Même si le bouleversement s’était amorcé antérieurement, la guerre l’amplifie et en rend conscient. Pour beaucoup, les champs de bataille montrent avec évidence que le XIXe siècle se solde par un échec immense et horrible. À ceux qui ont cru au progrès, écrit Albert Schweitzer, la situation actuelle donne la preuve terrible qu’ils se sont trompés. L’optimisme satisfait qui prédominait (avec des exceptions) dans une Europe fière d’elle-même et de ses réalisations cède la place à un pessimisme tourmenté qui ne croit plus dans les recettes, formules et solutions du passé ; on ne parle plus de progrès, mais de crise, note Tillich.

Ce sentiment d’une faillite touche les Églises, catholiques comme protestantes. Elles n’ont pas su, ni peut-être voulu, détourner de la guerre des peuples où les chrétiens étaient majoritaires. Elles ont participé à la propagande belliqueuse d’un côté comme de l’autre. Karl Barth, alors jeune pasteur suisse, a été révolté de ce que plusieurs de ses professeurs de théologie, parmi les plus connus et les plus respectés, aient signé en août 1914 un « manifeste des intellectuels » défendant la politique et les opérations militaires allemandes (au même moment, des protestants français prennent parti, au nom de l’Évangile, pour le camp des alliés).
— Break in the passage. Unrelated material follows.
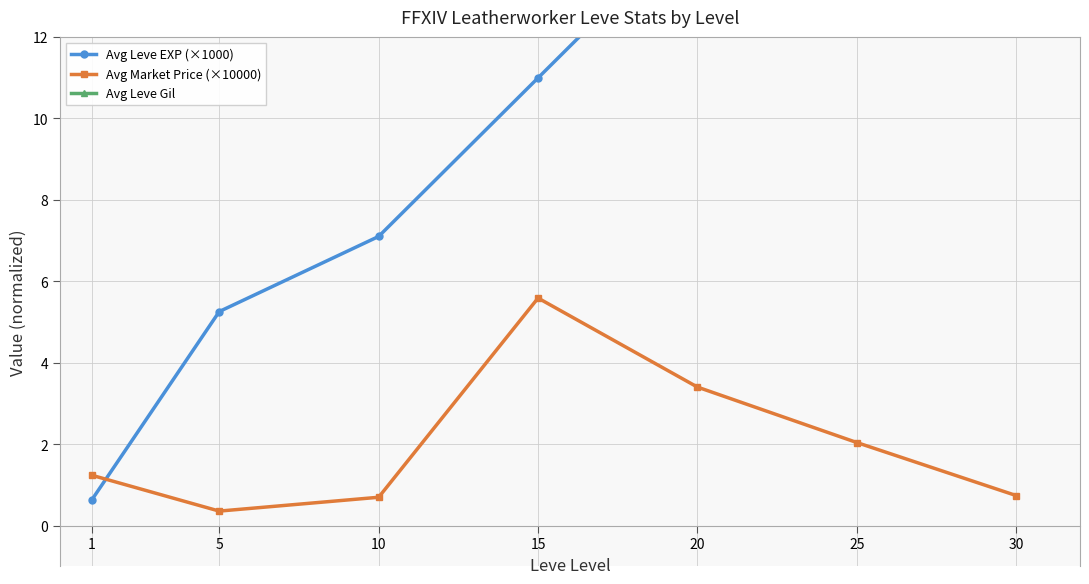

True or false: Avg Leve EXP (×1000) and Avg Leve Gil intersect in this chart.

False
Puisqu’ils admettent l’inacceptable, se dit Barth, c’est que leur théologie est mauvaise ; il en conclut que désormais il faut vivre et penser la foi chrétienne autrement.

Un humanisme spiritualiste

Dans les années 1920, de jeunes théologiens et pasteurs rompent avec les orientations de leurs aînés. Ils leurs adressent deux reproches : d’abord, d’avoir surestimé l’être humain et ses capacité en faisant trop confiance à sa bonté et à son intelligence naturelles ; ensuite d’avoir cherché à établir une convergence entre la révélation biblique et la culture occidentale. Contre cet humanisme chrétien, ils proclament que Dieu est totalement autre ; comme le dit Esaïe ses pensées ne sont pas nos pensées, ses voies ne sont pas nos voies.

Le message évangélique et la prédication chrétienne se réfèrent à un fait extraordinaire : Dieu a parlé, il s’est révélé à nous, il a fait irruption dans notre monde et dans notre histoire, non pas pour confirmer et couronner ce qu’il y a de mieux dans l’homme, mais pour l’interpeller, l’appeler à se convertir, à renoncer à lui-même et à ses réalisations ; la transcendance et l’altérité de Dieu contredisent les valeurs humaines. Ces jeunes théologiens disent brutalement à leurs « anciens » : votre religion, toute sincère et fervente qu’elle soit, est péché parce qu’elle se fonde sur l’homme et non sur Dieu. En 1922, Barth, en publiant un retentissant commentaire de l’Épître aux Romains, devient le porte-parole et le chef de file de cette nouvelle théologie.

Un renouveau théologique Un siècle après, comment évaluer cette réaction ? À bien des égards elle a été vivifiante et elle a favorisé un peu plus tard la résistance chrétienne au nazisme. Mais elle est aussi unilatérale, excessive et injuste. Tout en tenant compte de ses critiques et de ses apports, et en fonction d’un contexte différent, certains théologiens protestants actuels réactualisent des orientations et des préoccupations que la génération des années 1920 entendait disqualifier.